**WHAT TO WORK ON:** A faithful copy of all the data is required; pictures should not be included.

**PROVIDED MATERIAL:**
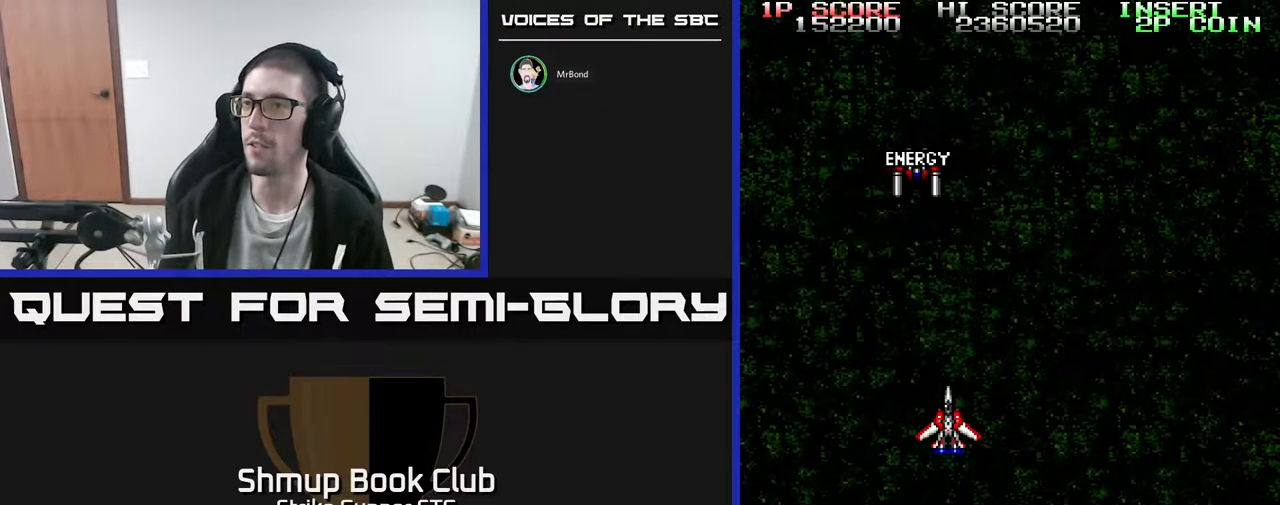
{"dt_ms": 500, "buttons": [], "left_stick": "center", "right_stick": "center", "events": []}
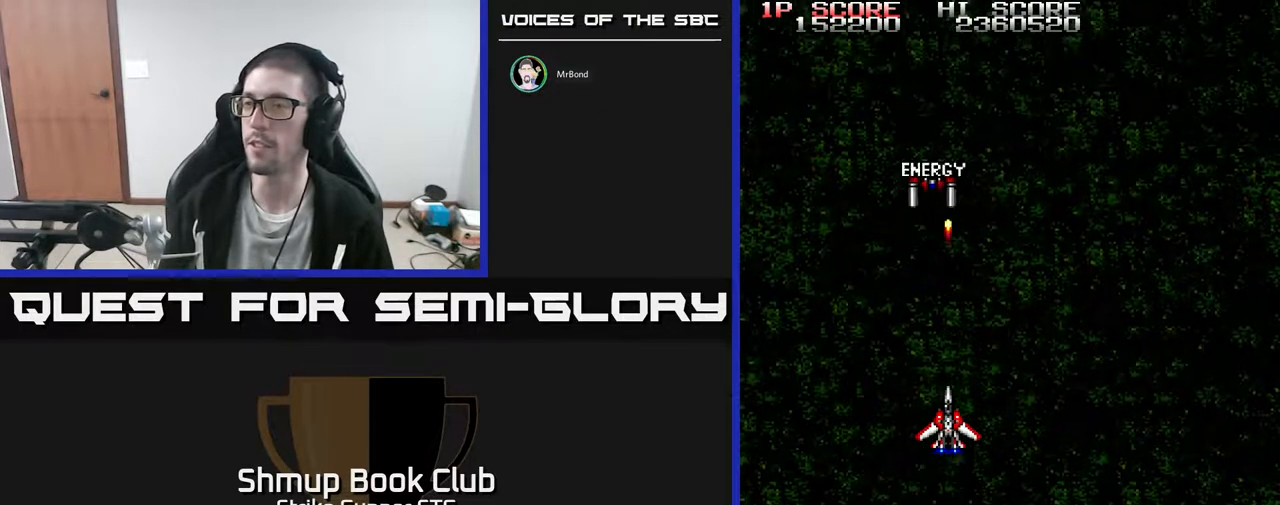
{"dt_ms": 1000, "buttons": ["DPAD_RIGHT"], "left_stick": "center", "right_stick": "center"}
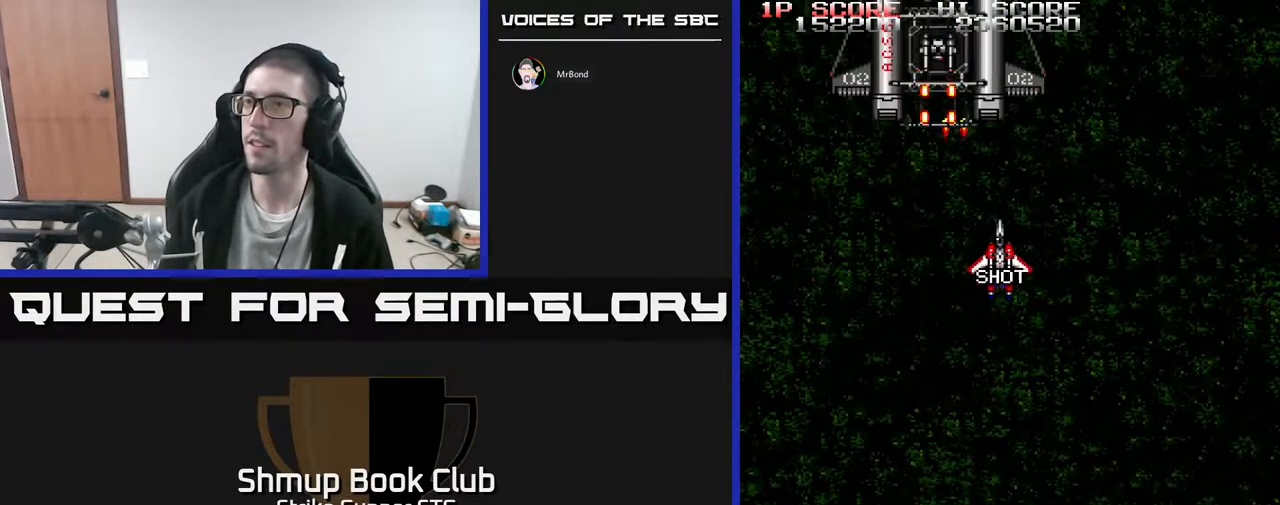
{"dt_ms": 500, "buttons": [], "left_stick": "center", "right_stick": "center", "events": [[50, "DPAD_DOWN", "down"], [50, "DPAD_RIGHT", "up"], [267, "DPAD_DOWN", "up"]]}
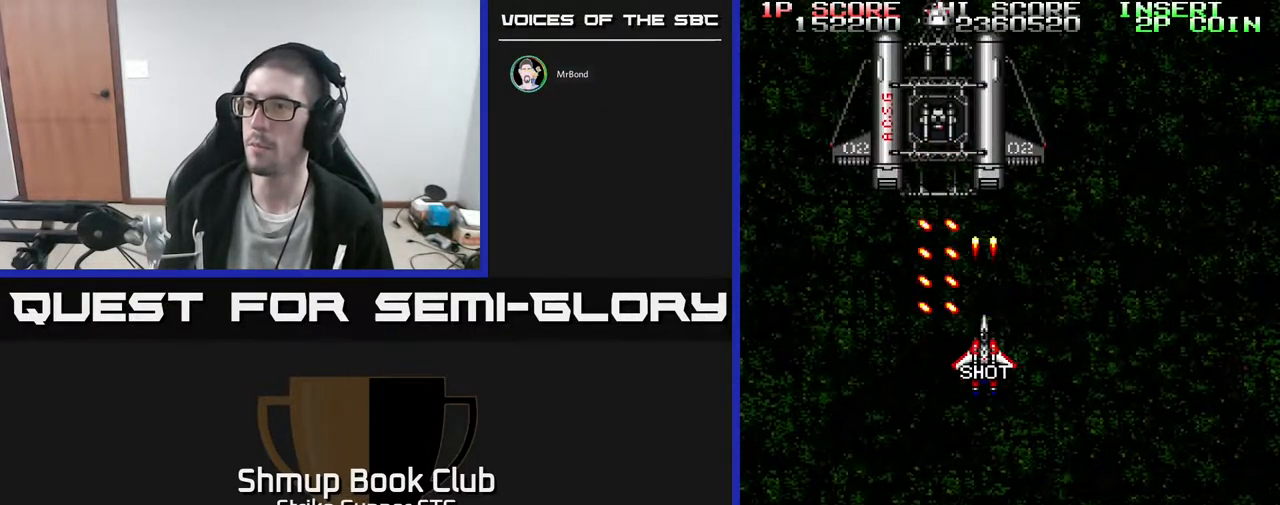
{"dt_ms": 500, "buttons": [], "left_stick": "center", "right_stick": "center", "events": []}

**EXERCISE OUTPUT:**
{"dt_ms": 500, "buttons": [], "left_stick": "center", "right_stick": "center", "events": []}
{"dt_ms": 1000, "buttons": ["DPAD_RIGHT"], "left_stick": "center", "right_stick": "center"}
{"dt_ms": 500, "buttons": [], "left_stick": "center", "right_stick": "center", "events": [[50, "DPAD_DOWN", "down"], [50, "DPAD_RIGHT", "up"], [267, "DPAD_DOWN", "up"]]}
{"dt_ms": 500, "buttons": [], "left_stick": "center", "right_stick": "center", "events": []}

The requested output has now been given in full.